Task brief: Reproduce every line of the entries below word for word, keeping them in the same order.

Raw records:
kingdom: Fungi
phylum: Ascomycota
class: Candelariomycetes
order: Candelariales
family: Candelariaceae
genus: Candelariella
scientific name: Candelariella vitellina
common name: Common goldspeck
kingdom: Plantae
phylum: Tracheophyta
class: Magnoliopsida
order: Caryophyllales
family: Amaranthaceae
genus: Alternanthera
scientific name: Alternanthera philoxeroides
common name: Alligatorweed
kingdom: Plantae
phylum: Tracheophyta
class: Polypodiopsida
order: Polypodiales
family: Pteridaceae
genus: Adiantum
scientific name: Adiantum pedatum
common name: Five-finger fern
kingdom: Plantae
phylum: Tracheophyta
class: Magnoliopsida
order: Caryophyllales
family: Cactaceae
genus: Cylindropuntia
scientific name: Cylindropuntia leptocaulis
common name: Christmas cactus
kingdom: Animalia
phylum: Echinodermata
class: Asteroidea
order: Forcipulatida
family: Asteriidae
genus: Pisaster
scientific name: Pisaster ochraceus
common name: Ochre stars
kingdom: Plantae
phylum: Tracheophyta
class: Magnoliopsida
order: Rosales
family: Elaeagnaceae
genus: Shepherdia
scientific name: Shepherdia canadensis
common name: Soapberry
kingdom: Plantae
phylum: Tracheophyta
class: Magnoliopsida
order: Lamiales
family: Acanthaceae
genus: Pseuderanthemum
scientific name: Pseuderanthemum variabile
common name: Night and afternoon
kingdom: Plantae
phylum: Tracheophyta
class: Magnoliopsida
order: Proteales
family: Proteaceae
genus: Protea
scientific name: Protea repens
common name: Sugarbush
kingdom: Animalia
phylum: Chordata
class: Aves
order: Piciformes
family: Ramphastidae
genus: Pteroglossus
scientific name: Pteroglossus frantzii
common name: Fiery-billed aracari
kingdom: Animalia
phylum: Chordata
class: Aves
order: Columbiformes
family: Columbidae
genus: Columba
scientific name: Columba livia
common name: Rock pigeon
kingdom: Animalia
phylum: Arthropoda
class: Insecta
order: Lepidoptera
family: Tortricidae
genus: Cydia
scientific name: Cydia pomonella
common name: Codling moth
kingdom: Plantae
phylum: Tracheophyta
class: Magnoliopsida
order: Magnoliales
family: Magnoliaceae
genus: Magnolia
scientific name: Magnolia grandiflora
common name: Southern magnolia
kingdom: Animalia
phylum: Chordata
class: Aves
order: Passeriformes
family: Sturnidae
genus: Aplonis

Output of the task:
kingdom: Fungi
phylum: Ascomycota
class: Candelariomycetes
order: Candelariales
family: Candelariaceae
genus: Candelariella
scientific name: Candelariella vitellina
common name: Common goldspeck
kingdom: Plantae
phylum: Tracheophyta
class: Magnoliopsida
order: Caryophyllales
family: Amaranthaceae
genus: Alternanthera
scientific name: Alternanthera philoxeroides
common name: Alligatorweed
kingdom: Plantae
phylum: Tracheophyta
class: Polypodiopsida
order: Polypodiales
family: Pteridaceae
genus: Adiantum
scientific name: Adiantum pedatum
common name: Five-finger fern
kingdom: Plantae
phylum: Tracheophyta
class: Magnoliopsida
order: Caryophyllales
family: Cactaceae
genus: Cylindropuntia
scientific name: Cylindropuntia leptocaulis
common name: Christmas cactus
kingdom: Animalia
phylum: Echinodermata
class: Asteroidea
order: Forcipulatida
family: Asteriidae
genus: Pisaster
scientific name: Pisaster ochraceus
common name: Ochre stars
kingdom: Plantae
phylum: Tracheophyta
class: Magnoliopsida
order: Rosales
family: Elaeagnaceae
genus: Shepherdia
scientific name: Shepherdia canadensis
common name: Soapberry
kingdom: Plantae
phylum: Tracheophyta
class: Magnoliopsida
order: Lamiales
family: Acanthaceae
genus: Pseuderanthemum
scientific name: Pseuderanthemum variabile
common name: Night and afternoon
kingdom: Plantae
phylum: Tracheophyta
class: Magnoliopsida
order: Proteales
family: Proteaceae
genus: Protea
scientific name: Protea repens
common name: Sugarbush
kingdom: Animalia
phylum: Chordata
class: Aves
order: Piciformes
family: Ramphastidae
genus: Pteroglossus
scientific name: Pteroglossus frantzii
common name: Fiery-billed aracari
kingdom: Animalia
phylum: Chordata
class: Aves
order: Columbiformes
family: Columbidae
genus: Columba
scientific name: Columba livia
common name: Rock pigeon
kingdom: Animalia
phylum: Arthropoda
class: Insecta
order: Lepidoptera
family: Tortricidae
genus: Cydia
scientific name: Cydia pomonella
common name: Codling moth
kingdom: Plantae
phylum: Tracheophyta
class: Magnoliopsida
order: Magnoliales
family: Magnoliaceae
genus: Magnolia
scientific name: Magnolia grandiflora
common name: Southern magnolia
kingdom: Animalia
phylum: Chordata
class: Aves
order: Passeriformes
family: Sturnidae
genus: Aplonis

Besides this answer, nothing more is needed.